1 Falling oil clips 7,000 jobs at Chevron (Sam
Thielman in The Guardian) The plummeting price of oil has ripped into the once
booming US energy industry so dramatically that the oil sector has laid off
87,000 people so far this year. Chevron became the latest company to dismiss
workers, announcing that it would lose between 6,000 and 7,000 jobs – the
second four-figure round of dismissals at the company since July.
The company is cutting investment by a fourth. “With
the lower investment, we anticipate reducing our employee workforce by
6,000-7,000,” the chairman and CEO, John Watson, said in a statement.
Oil prices have fallen from $115 just over a year
ago to under $50 this month causing woes across a once-booming industry.
Cheaper energy prices fuelled a 64% drop in third-quarter profit at Chevron,
the US’s second-biggest oil company behind Exxon Mobil. Earlier this week Royal
Dutch Shell announced an $8bn loss, caused in part by lower energy prices.
2 How mergers damage the economy (The New York Times
editorial) In many industries, like airlines, telecommunications, health care
and beer, mergers and acquisitions have increased the market power of big
corporations in the last several decades. That has hurt consumers and is
probably exacerbating income inequality, new research shows.
A paper by two economists, Jason Furman and Peter
Orszag, says that consolidation might have contributed to the trend of some
businesses earning “super-normal returns” that are about 10 times as large as
the median returns, up from three times in the early 1990s. This trend may have
driven the rise in income inequality by increasing the income of executives and
shareholders of those businesses relative to everybody else.

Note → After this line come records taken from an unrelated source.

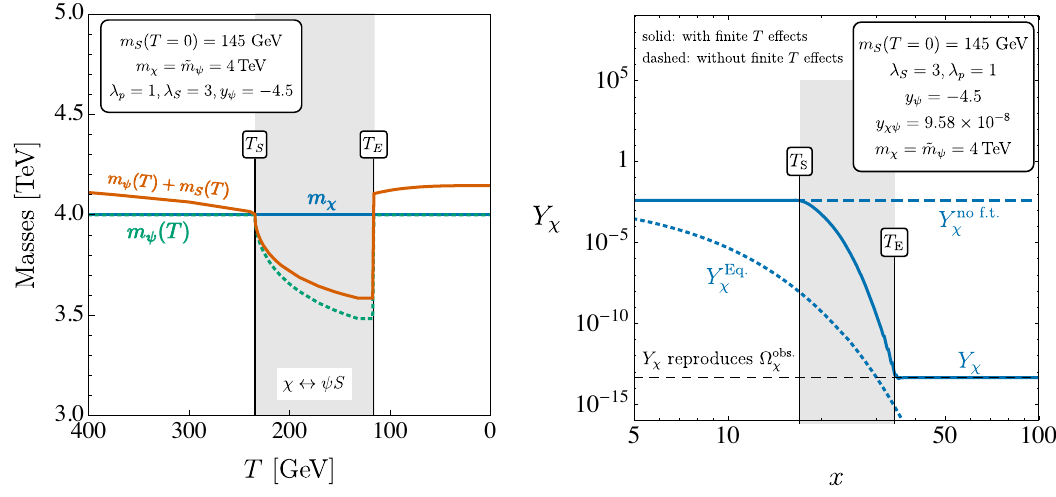
Figure 12 . Left: the masses of (cid:31) and as a function of temperature, along with the period where the channel (cid:31) $ S is kinematically allowed. Right: the evolution of the yield of (cid:31) as a function of temperature (solid) with the equilibrium yield of (cid:31) (dashed) and the yield which is required to obtain the observed relic abundance of (cid:31) (black,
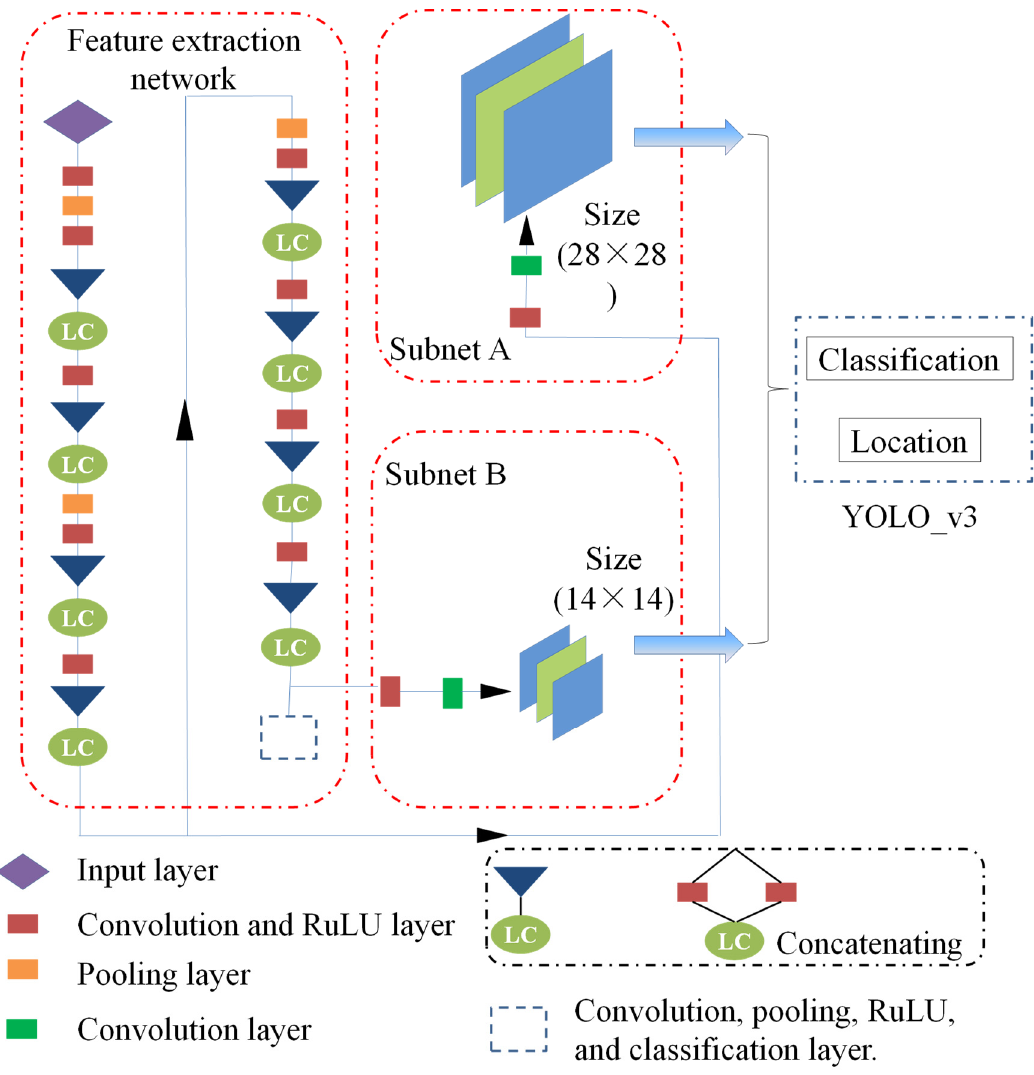
Figure 5. The YOLOv3 architecture.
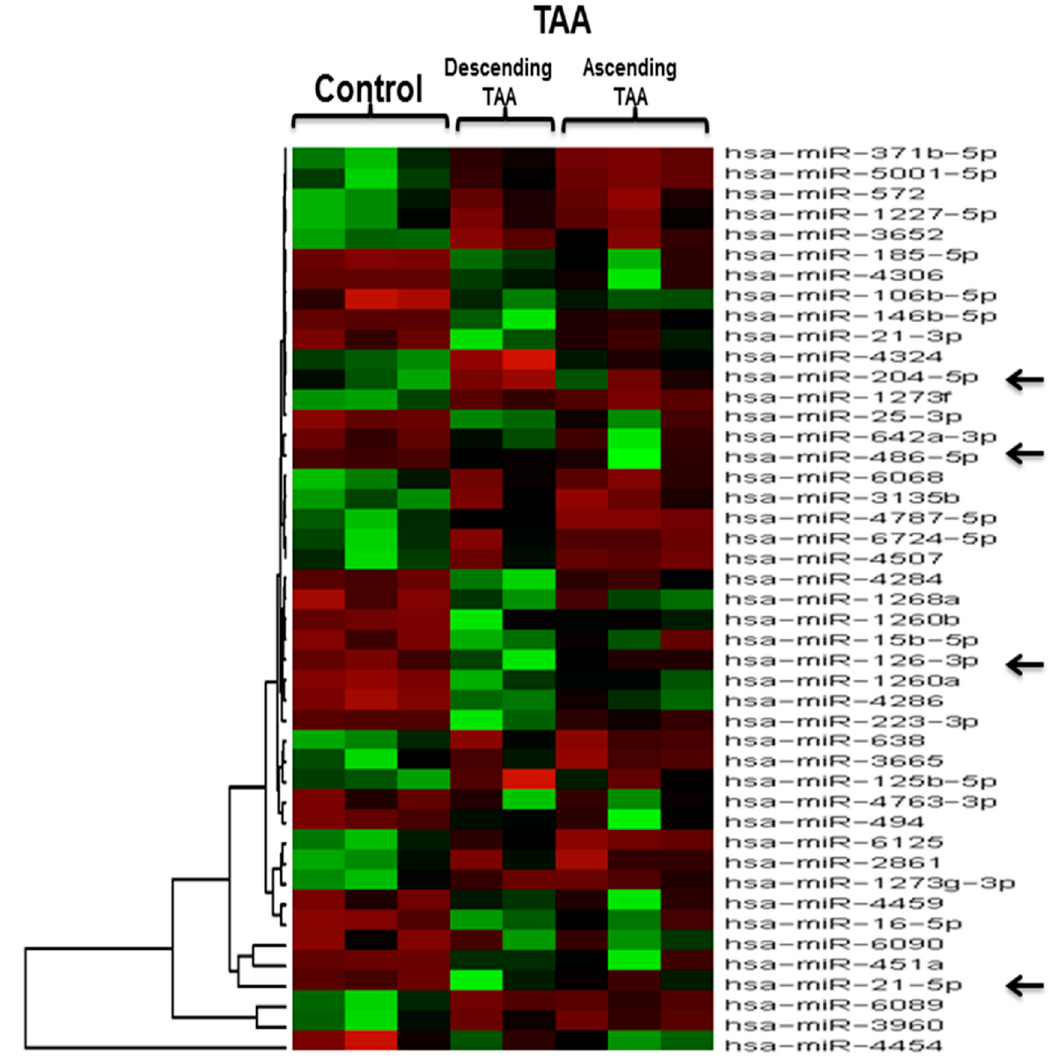
Figure 4. Heat map (Human miRNA microarray) depicting 45 differentially expressed miRNAs in TAA. Differentially expressed miRNAs ( p < 0.05 and absolute value (fold change) > 1.5) in TAA specimens as compared with non-aneurysmal control aorta is shown. Arrows indicate the miRNAs whose expression was similar in qRT-PCR analysis. TAA ( n = 5) and normal ( n = 3).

The George W. Bush administration, for example,
allowed Whirlpool to acquire Maytag even though the two companies controlled
three-quarters of the market for some home appliances. The Obama administration
has also waved through some big mergers. Officials approved two big airlines
mergers — United and Continental, and American and US Airways. Just four
national airlines now carry the vast majority of domestic passenger traffic,
down from six when Mr. Obama came into office.
With fewer competitors to worry about, consolidated
businesses can raise prices more easily without worrying about losing
customers. Mergers tend to lead to more mergers. In the health care industry,
big insurers like Anthem and Aetna say they need to get bigger to have more
leverage in negotiations with hospitals and doctors’ practices that have become
bigger through acquisitions in recent years.

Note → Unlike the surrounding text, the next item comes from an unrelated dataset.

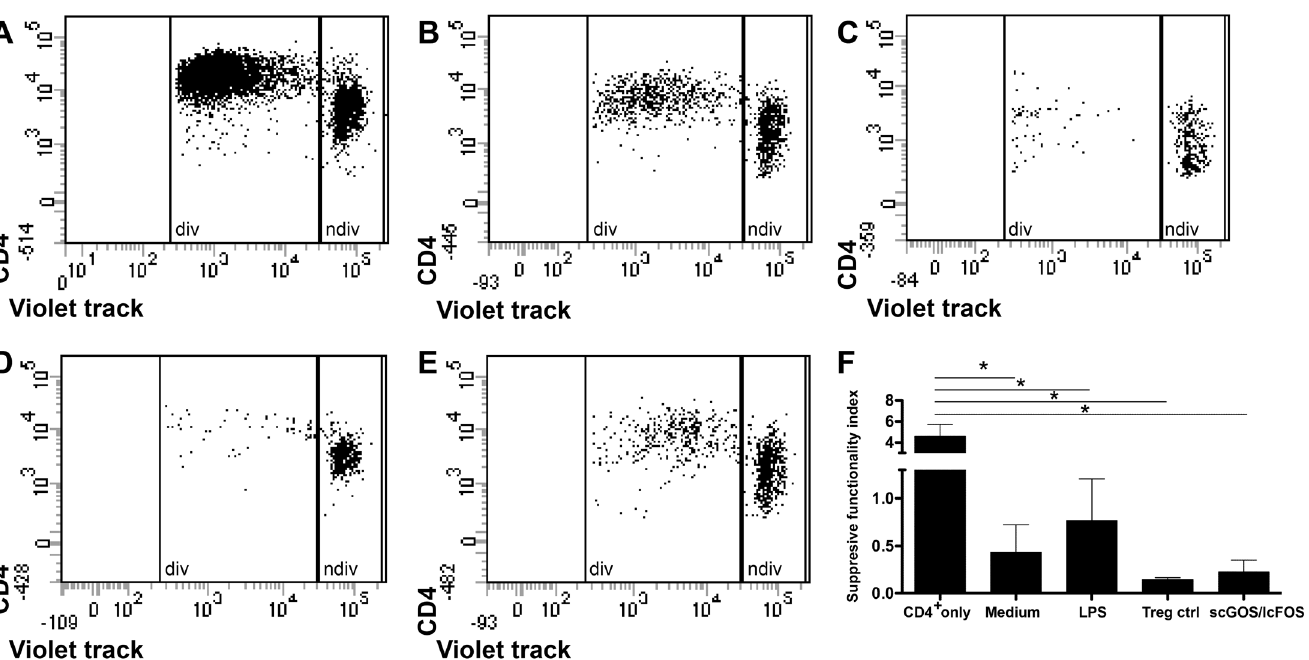
Fig 7. Suppressive capacity of T cells induced by scGOS/lcFOS-treated MoDC. T cells of allogeneic stimulation assays (ASA) were harvested on day seven and co-incubated with freshly isolated, violet-labeled responder CD4 + T cells a ratio of 1:1 for five days in presence of anti-CD3/28 and rhIL-2. The mix of ASA cells and violet stained responder CD4 + T cells was then stained (after five days of co-incubation) with CD4 APC-Cy7. The dot plots show data from one representative experiment. Proliferation of responder T cells only (A) or in co-incubation with T cells induced by medium- (B), LPS- (C) and scGOS/ lcFOS- (E) stimulated MoDC and Treg control (D) is shown. Results in (F) are presented as mean ± SEM, 4 independent experiments are depicted. Proliferation of violet-positive cells was analyzed by flow cytometry and suppressive functionality index was determined by calculating dividing cells (div)/ non-dividing (ndiv) cells (F). * p < 0.05, Mann Whitney test. ASA = allogeneic stimulation assay, scGOS/lcFOS = short chain galacto-, long chain fructo- oligosaccharides, MoDC = monocyte-derived dendritic cells, div = dividing cells, ndiv = non-dividing cells.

The presence of a few dominant companies in an
industry also makes it harder for entrepreneurs to start new businesses in that
sector. The rate at which new businesses are created in the economy as a whole
has been steadily falling since the 1970s, according to the Census Bureau. In
2013, the growth rate was 10.2 percent, down from 17.1 percent in 1977.
Given the already high consolidation in many
industries, government officials have to be vigilant about investigating
businesses that abuse their dominant position. In extreme cases, antitrust laws
allow officials to seek the breakup of businesses, as the Justice Department
did with the old AT&T monopoly in 1974. Markets work best when there is
healthy competition among businesses. In too many industries, that competition just
doesn’t exist anymore.
3 India intellectuals alarmed at intolerance (San
Francisco Chronicle) First writers then artists, followed by filmmakers,
historians and scientists. The chorus of Indian intellectuals protesting
religious bigotry and communal violence grows louder by the week with a single
message for Prime Minister Narendra Modi: protect India's tradition of
secularism and diversity.
Those protesting are angry and worried by a spate of
deadly attacks against atheist thinkers and minorities, and by Modi's relative
silence through it all. That silence appears to have encouraged some of his
party colleagues to make comments asserting Hindu pride and superiority.

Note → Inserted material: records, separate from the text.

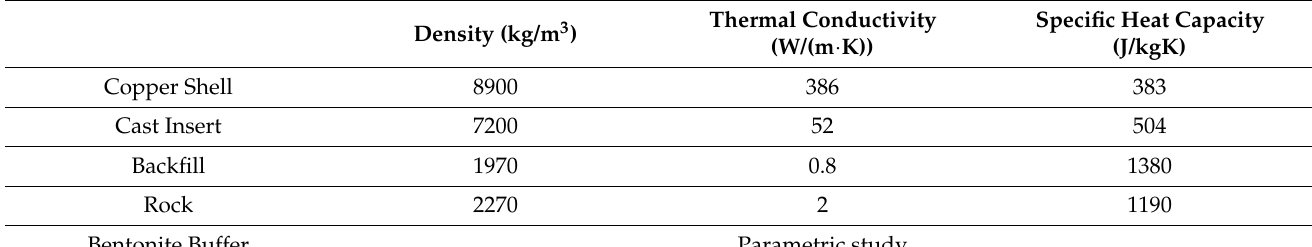
Table 1. Thermal properties for the numerical model.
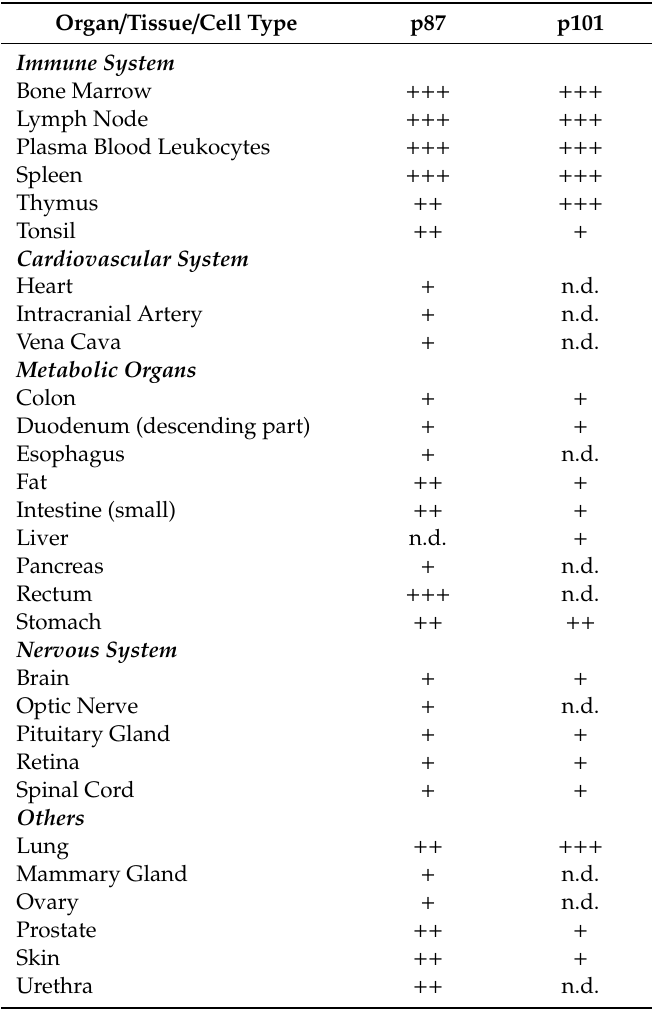
Table 1. Transcript distribution of PI3K γ subunits p87 and p101 in human tissue and organs expressing p110 γ (data taken from Reference [33]). The ratio of p87 or p101 mRNA to GAPDH mRNA is depicted: not detected (n.d.) < 0.001; + 0.001 to 0.005; ++ 0.005 to 0.01; +++ > 0.01. Organ / Tissue / Cell Type p87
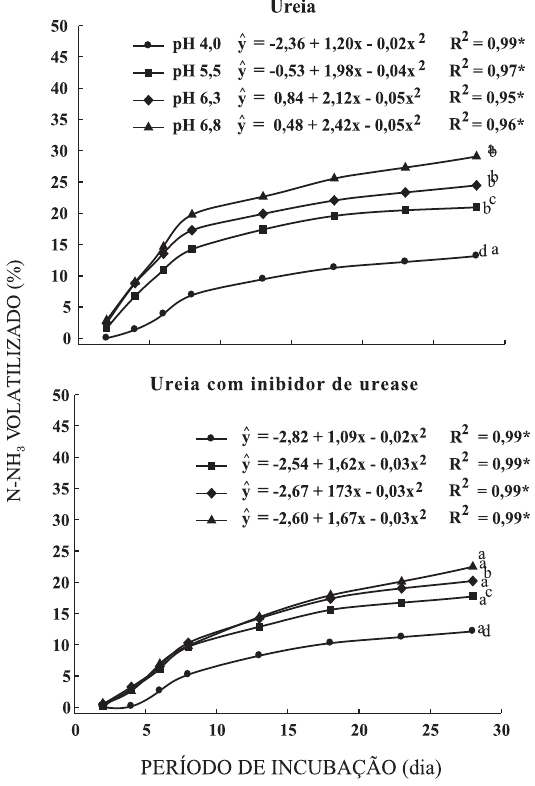
Figura 4. Volatilização acumulada de NH do solo ao 3 longo do tempo a partir da aplicação de 100 kg ha -1 de N na forma de ureia convencional ou de ureia com inibidor de urease, mantido na temperatura ambiente de 18 o C. Letras diferentes representam diferença estatística (p < 0,05) entre as fontes para o mesmo pH, pelo teste de Tukey. * Significativo (p <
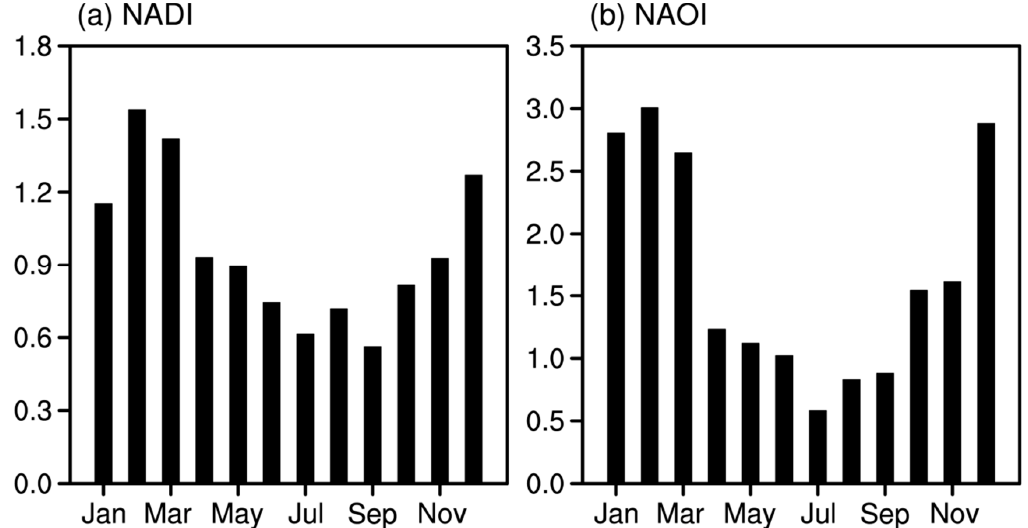
Figure 1. ( a ) Seasonal variations of the standard deviation of the NADI; ( b ) as (a), but for NAOI.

Last week, more than 100 scientists, including some
of India's top nuclear physicists, space scientists and mathematicians,
expressed their anguish at the ways in which they said "science and reason
were being eroded in the country." The protest by scientists is
significant, given that most work for the government or in state-funded
organizations and so could risk being punished for speaking out.
The uproar among intellectuals began in late
September, when a village mob beat a Muslim man to death and put his son in
critical condition over rumors that their family was eating cow meat. In fact,
it had been a goat. There have been other incidents in recent years, including
the killings of three atheist scholars who had campaigned against religious
superstition, and more mob killings over rumors of cow slaughter or smuggling.
Many Hindus, who make up more than 80 percent of
India's population of 1.25 billion, consider cows to be sacred, and many states
ban the slaughtering of the animals. India has still largely been seen as
overwhelmingly tolerant, with a cacophony of cultures that have lived side by
side for centuries. Secularism is enshrined in its constitution.
Since taking office, however, Modi has said very
little on the subject of tolerance and diversity, even questioning why his
government should be called on to comment on local matters. Indian Culture
Minister Mahesh Sharma suggested that unhappy writers could stop writing if
they found the country's cultural climate not conducive to their work.